A timeline of API Specification ratification and releases can be found on the Khronos Group website.

==Exploratory Groups and Councils==
Typically, Khronos first creates an exploratory group to gauge industry interest before creating a working group, which companies can join as members to assist in the development of the standard.

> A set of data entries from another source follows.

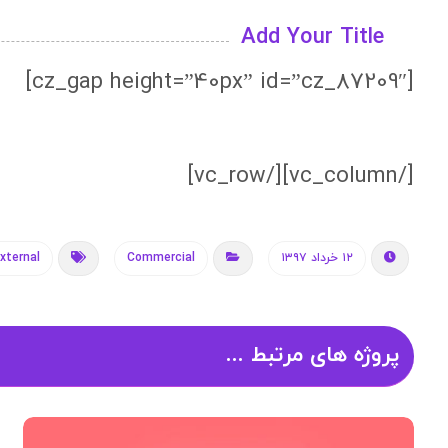
Add Your Title
[cz_gap height=”40px” id=”cz_87209″]
[/vc_column][/vc_row]
۱۲ خرداد ۱۳۹۷
Commercial
xternal
پروژه های مرتبط ...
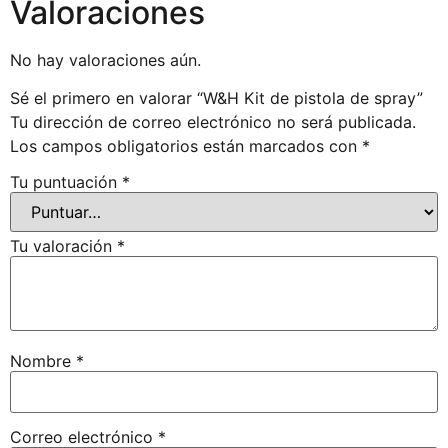
Valoraciones
No hay valoraciones aún.
Sé el primero en valorar “W&H Kit de pistola de spray”
Tu dirección de correo electrónico no será publicada.
Los campos obligatorios están marcados con
*
Tu puntuación
*
Tu valoración
*
Nombre
*
Correo electrónico
*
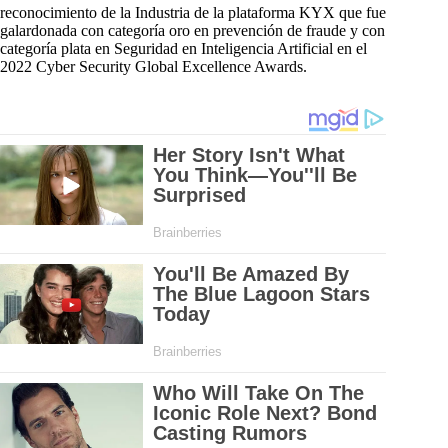
reconocimiento de la Industria de la plataforma KYX que fue
galardonada con categoría oro en prevención de fraude y con
categoría plata en Seguridad en Inteligencia Artificial en el
2022 Cyber Security Global Excellence Awards.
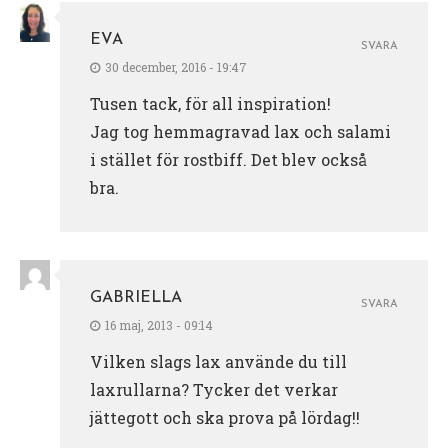
EVA
SVARA
30 december, 2016 - 19:47
Tusen tack, för all inspiration!
Jag tog hemmagravad lax och salami
i stället för rostbiff. Det blev också
bra.
GABRIELLA
SVARA
16 maj, 2013 - 09:14
Vilken slags lax använde du till
laxrullarna? Tycker det verkar
jättegott och ska prova på lördag!!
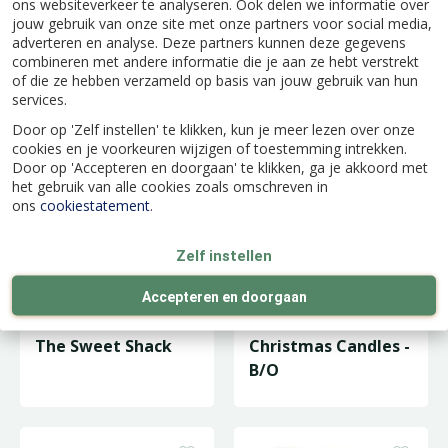
ons websiteverkeer te analyseren. Ook delen we informatie over
jouw gebruik van onze site met onze partners voor social media,
adverteren en analyse. Deze partners kunnen deze gegevens
Expansion Adaptor,
Fitzroy's Farrier
combineren met andere informatie die je aan ze hebt verstrekt
of die ze hebben verzameld op basis van jouw gebruik van hun
4.5V, White
services.
Door op 'Zelf instellen' te klikken, kun je meer lezen over onze
cookies en je voorkeuren wijzigen of toestemming intrekken.
Door op 'Accepteren en doorgaan' te klikken, ga je akkoord met
het gebruik van alle cookies zoals omschreven in
ons
cookiestatement
.
Zelf instellen
Accepteren en doorgaan
The Sweet Shack
Christmas Candles -
B/O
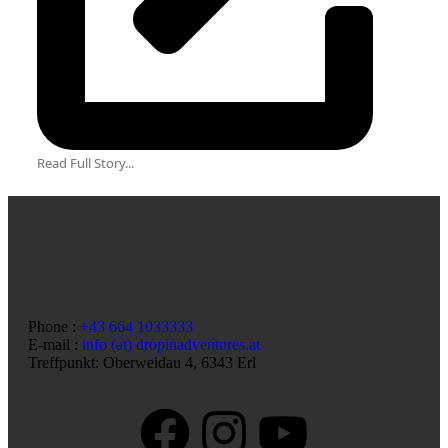
Read Full Story...
Phone :
+43 664 1033333
E-mail :
info (at) dropinadventures.at
Treffpunkt: Oberweidau 4, 6343 Erl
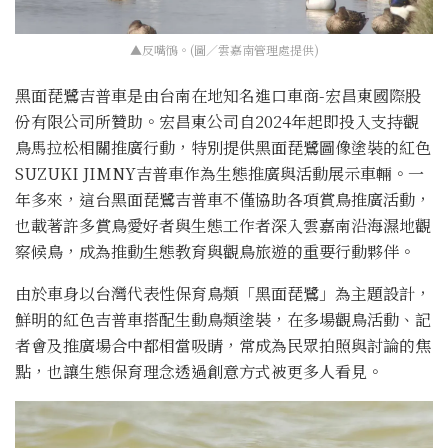
▲反嘴鴴。(圖／雲嘉南管理處提供)
黑面琵鷺吉普車是由台南在地知名進口車商-宏昌東國際股
份有限公司所贊助。宏昌東公司自2024年起即投入支持觀
鳥馬拉松相關推廣行動，特別提供黑面琵鷺圖像塗裝的紅色
SUZUKI JIMNY吉普車作為生態推廣與活動展示車輛。一
年多來，這台黑面琵鷺吉普車不僅協助各項賞鳥推廣活動，
也載著許多賞鳥愛好者與生態工作者深入雲嘉南沿海濕地觀
察候鳥，成為推動生態教育與觀鳥旅遊的重要行動夥伴。
由於車身以台灣代表性保育鳥類「黑面琵鷺」為主題設計，
鮮明的紅色吉普車搭配生動鳥類塗裝，在多場觀鳥活動、記
者會及推廣場合中都相當吸睛，常成為民眾拍照與討論的焦
點，也讓生態保育理念透過創意方式被更多人看見。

- Machine Learning Council, a collaborative forum composed of Khronos member companies working to ensure that Khronos AI and ML related standards evolve in line with industry needs.

=== Other activities ===

- Member of the Metaverse Standards Forum, working on development of interoperability standards for an inclusive and open metaverse, in conjunction with other international standards organizations

=== Inactive Standards & Exploratory Groups===
- OpenML, an API for capturing, transporting, processing, displaying, and synchronizing digital media
- OpenKODE, an API for providing abstracted, portable access to operating system resources such as file systems, networks and math libraries
- OpenKCam, Advanced Camera Control API
- OpenMAX, a layered set of three programming interfaces of various abstraction levels, providing access to multimedia functionality
- OpenSL ES, an audio API tuned for embedded systems, standardizing access to features such as 3D positional audio and MIDI playback
- OpenWF, APIs for 2D graphics composition and display control
- StreamInput, an API for consistently handling input devices
- WebCL, a JavaScript binding to OpenCL within a browser
- HetComm Exploratory Group worked on a low level API to facilitate communication between hardware components in heterogenous systems

==Members==
===Membership and contributions===
Khronos members may contribute to the development of Khronos API specifications, vote at various stages before public deployment, and accelerate delivery of their platforms and applications through early access to specification drafts and conformance tests. To ensure that the standards are consistently implemented and to create a reliable platform for developers, any product that implements a Khronos API standard must pass conformance tests. An API Adopter Program enables companies to test their products for conformance. Membership in Khronos Group provides access to an IP framework designed to protect participant IP. Khronos members agree not to assert IP rights against adopters implementing Khronos specifications. The IP framework protects Khronos members from exposure to patent lawsuits and reduces the amount of IP that needs to be licensed from other group members.

===Membership levels===
- Promoter: Full working group participation with voting rights, plus the right to designate a Director to the Khronos Board.
- Contributor: Full working group participation with voting rights.
- Non-Profit: Full working group participation. Available to registered non-profit organizations.
- Academic: Full working group participation. Available to accredited academic institutions.
- Associate: Full working group participation. Available to companies with up to 100 employees.